The Stick game uses concepts of movement familiar from the hammer event in countless track and field games. There's a constantly spinning stick, with a vulnerable "core" at one end. This core is the centre of the stick's rotation, and pressing and holding A launches the stick using the momentum of its swing. Destroying blocks and enemies is the goal, but only the stick can strike these objects. If the core takes a hit, it's game over.

Finally, the Square game is a little like Snake, or the light-cycles from Tron, but with a twist. You move a tiny square around a vertical grid using the d-pad, leaving a trail of fire in your wake. However, the screen only scrolls every time you move. Green blocks can be destroyed by touching them with your fiery trail, but all blocks must be burned up by the time they reach the bottom of the screen.

That's just the basics, but already you've got a fantastic trio of physics-based arcade puzzle games. MaBoShi goes one further though. You play your chosen game in one of three parallel windows. After a short time, AI players will start playing in the other windows - or human players can join in and do the same. Here's where it crosses over into the realms of genius: although the playfields are separate, they can affect each other. Swing the Stick off the edge of its box, and it can destroy blocks in the Square game or wallop the Ball. Destroyed enemies from Ball will arc across the three boards, as will burning blocks from Square.

It's a multi-tiered gameplay system that demands not only fast reactions, but also mind-bogglingly complex mental agility to take account of all the factors in play. Your actions can help, or hinder, the other players, by accident or design. It's deceptively simple, yet incredibly rich the more you think about it. A million points is your goal, as dictated by the sporadic appearances of Mr MaBoShi, but with only one life per game it's a goal you'll really have to work at.

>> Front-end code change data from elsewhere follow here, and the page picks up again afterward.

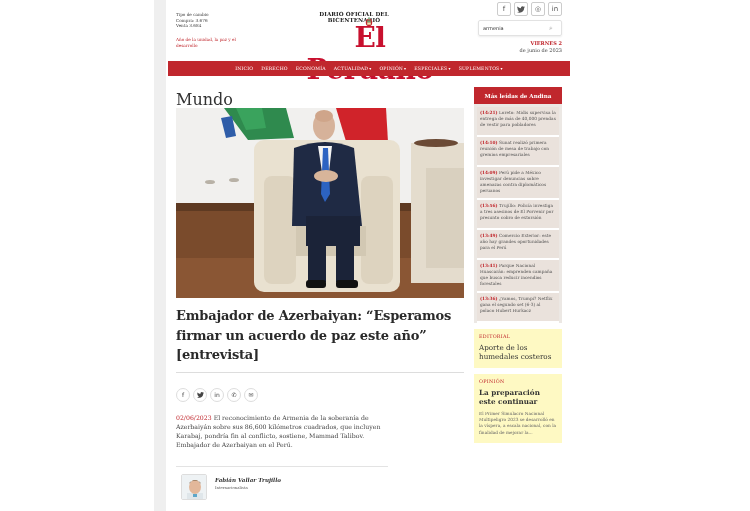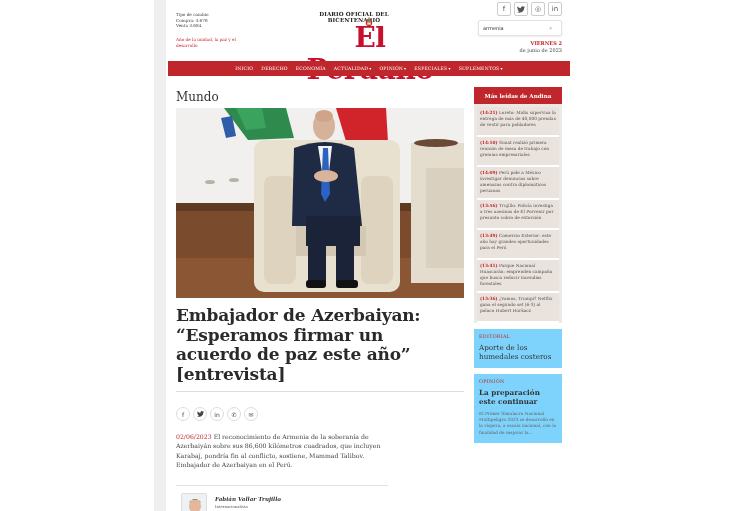--- a/index.html
+++ b/index.html
@@ -32,7 +32,7 @@
 
   
   .main { position: absolute; left: 10px; top: 90px; width: 288px; }
-  .section { font-size: 12px; color: #333; height: 18px; }
+  .section { font-size: 16px; color: #333; height: 18px; }
   .photo { position: relative; width: 288px; height: 190px; overflow: hidden; background: #e8e6e2; }
   .headline { margin-top: 8px; font-size: 17px; font-weight: bold; line-height: 19.5px; color: #2a2a2a; letter-spacing: -0.2px; }
   .rule { height: 1px; background: #ddd; margin-top: 7px; }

Judged purely on its ideas and gameplay, MaBoShi comes highly recommended to anyone with a taste for Japan's oddball puzzle games. And yet there's still more to unearth through dedicated play, including replays of your best runs that you can send to your Wii Friends, as well as the ability to download a smaller version of the game to your DS - completely free. And all this for just 800 Points. Such thought and generosity puts most of the WiiWare line-up to shame.